#### Trecho fornecido

Ocorre um fenômeno que nos fez colocar a questão acima: será que não estamos acercando de nosso próprio fim? Alguns notáveis biólogos como A. Meredith e a própria Lyn Margulis pensam que o recente e fantástico sucesso do ser humano no povoamento do planeta não passaria de “um fenômeno de ocaso”, quer dizer, do grande jogo de luzes antes do inevitável fim do espetáculo. A expansão populacional nos faz, realmente, pensar. Somente em 1800 chegamos a um bilhão de pessoas; em 1930 já éramos 2 bilhões; em 1974 alcançamos a cifra de 4 bilhões; em 1987 éramos 5 bilhões; em 1999 emergimos como 7 bilhões e em 2022, finalmente, chegamos a 8 bilhões de pessoas.

Se bem observarmos, há um crescimento exponencial. Comenta Margulis, uma das maiores especialistas em microbiologia: “De acordo com dados históricos, sabe-se que as espécies se reproduzem frequentemente com considerável profusão momentos antes de se extinguirem” (Microcosmos, p. 213). Outro grande cientista John R. Plat comenta: “Ficamos atemorizados quando observamos estes exemplos de aceleração evolutiva” (The Acceleration of Evolution, em The Futurist, 1981).

#### Entradas de dados coletados
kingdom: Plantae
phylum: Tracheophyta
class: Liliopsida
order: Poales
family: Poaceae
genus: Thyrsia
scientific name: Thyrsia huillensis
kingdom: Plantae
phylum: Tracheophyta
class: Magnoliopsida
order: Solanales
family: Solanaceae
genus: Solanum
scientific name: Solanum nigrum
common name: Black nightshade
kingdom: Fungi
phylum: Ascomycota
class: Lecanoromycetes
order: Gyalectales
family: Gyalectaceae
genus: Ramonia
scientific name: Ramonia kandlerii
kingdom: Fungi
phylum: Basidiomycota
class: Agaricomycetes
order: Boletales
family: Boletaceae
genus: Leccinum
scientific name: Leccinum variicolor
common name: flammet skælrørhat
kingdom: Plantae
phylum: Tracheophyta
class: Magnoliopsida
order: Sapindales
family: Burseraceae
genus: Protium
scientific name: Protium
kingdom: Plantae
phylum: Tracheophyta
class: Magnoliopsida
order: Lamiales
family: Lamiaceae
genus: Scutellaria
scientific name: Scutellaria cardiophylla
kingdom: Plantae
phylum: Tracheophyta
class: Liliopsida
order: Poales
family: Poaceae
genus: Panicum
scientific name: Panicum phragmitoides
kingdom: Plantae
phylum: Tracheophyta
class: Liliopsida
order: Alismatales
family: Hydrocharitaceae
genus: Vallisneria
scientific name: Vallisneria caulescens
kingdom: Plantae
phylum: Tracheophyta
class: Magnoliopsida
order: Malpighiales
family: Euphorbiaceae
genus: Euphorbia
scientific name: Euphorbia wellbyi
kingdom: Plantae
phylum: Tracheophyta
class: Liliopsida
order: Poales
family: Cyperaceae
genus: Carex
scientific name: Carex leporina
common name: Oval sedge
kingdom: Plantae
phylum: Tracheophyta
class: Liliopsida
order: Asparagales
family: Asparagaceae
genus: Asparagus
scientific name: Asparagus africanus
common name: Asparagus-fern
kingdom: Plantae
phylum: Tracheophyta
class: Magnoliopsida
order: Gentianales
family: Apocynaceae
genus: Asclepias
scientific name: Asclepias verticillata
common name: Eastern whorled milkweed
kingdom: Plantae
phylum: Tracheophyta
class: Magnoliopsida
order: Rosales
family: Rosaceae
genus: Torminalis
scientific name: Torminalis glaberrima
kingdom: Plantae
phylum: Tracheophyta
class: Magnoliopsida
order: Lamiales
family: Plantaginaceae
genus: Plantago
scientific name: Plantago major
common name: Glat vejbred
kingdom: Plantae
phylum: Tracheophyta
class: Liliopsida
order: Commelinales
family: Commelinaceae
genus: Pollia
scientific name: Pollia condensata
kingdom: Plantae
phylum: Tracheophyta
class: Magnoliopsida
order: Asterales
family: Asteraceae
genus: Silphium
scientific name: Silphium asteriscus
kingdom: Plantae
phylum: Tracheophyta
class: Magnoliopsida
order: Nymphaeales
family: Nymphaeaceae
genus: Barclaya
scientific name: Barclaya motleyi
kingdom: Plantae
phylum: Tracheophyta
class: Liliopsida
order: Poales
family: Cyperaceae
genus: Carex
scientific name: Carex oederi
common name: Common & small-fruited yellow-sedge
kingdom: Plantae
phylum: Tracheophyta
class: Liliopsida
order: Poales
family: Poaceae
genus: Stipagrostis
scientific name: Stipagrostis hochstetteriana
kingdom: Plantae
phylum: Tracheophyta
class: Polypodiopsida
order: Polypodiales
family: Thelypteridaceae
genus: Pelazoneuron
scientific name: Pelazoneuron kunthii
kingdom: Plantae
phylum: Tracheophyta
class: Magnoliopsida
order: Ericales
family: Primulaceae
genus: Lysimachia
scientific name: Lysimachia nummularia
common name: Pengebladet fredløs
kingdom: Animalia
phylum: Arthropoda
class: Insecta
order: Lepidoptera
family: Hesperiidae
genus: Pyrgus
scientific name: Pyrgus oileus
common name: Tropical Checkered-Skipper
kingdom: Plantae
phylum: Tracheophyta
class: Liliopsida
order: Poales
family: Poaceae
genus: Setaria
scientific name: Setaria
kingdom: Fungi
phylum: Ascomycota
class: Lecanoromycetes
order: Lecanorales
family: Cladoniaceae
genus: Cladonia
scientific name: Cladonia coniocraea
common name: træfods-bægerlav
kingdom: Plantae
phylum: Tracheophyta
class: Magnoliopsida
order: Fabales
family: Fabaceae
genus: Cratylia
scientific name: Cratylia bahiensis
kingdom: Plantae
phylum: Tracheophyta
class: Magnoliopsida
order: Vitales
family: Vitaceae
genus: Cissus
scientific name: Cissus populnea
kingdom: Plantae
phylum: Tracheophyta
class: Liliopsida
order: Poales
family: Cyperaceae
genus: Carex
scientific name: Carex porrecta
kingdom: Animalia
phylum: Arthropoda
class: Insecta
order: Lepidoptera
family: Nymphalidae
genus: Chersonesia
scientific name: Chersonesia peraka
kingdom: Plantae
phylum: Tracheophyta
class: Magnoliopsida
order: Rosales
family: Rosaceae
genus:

#### Objetivo do exercício
Continue o texto sobre o crescimento da população humana a partir da citação de John R. Plat, com que ele se encerra.

#### Resposta do exercício
O argumento que mais me convence e funda minha hipótese (não é mais que hipótese) de que nosso fim não está distante é fornecido pela própria Margulis. Ela usa o exemplo do que ocorre com os microorganismos colocados dentro da cápsula de Petri. Cito: “A cápsula de Petri são placas redondas dotadas de alimento transparente, que permite ao investigador ver as colônias bacterianas sob a forma de pontos mesmo a olho nu. Alimentados com nutrientes, os micróbios revelam-se quase sempre muito prolíficos… Ao esgotarem todas as substâncias nutritivas e ao atingirem as bordas da placa de Petri, os múltiplos bilhões de bactérias deixam de se desenvolver e de súbito morrem por falta de alimento e de espaço vital. Para a humanidade, o mundo pode mostrar-se idêntico a uma cápsula de Petri” (p. 214).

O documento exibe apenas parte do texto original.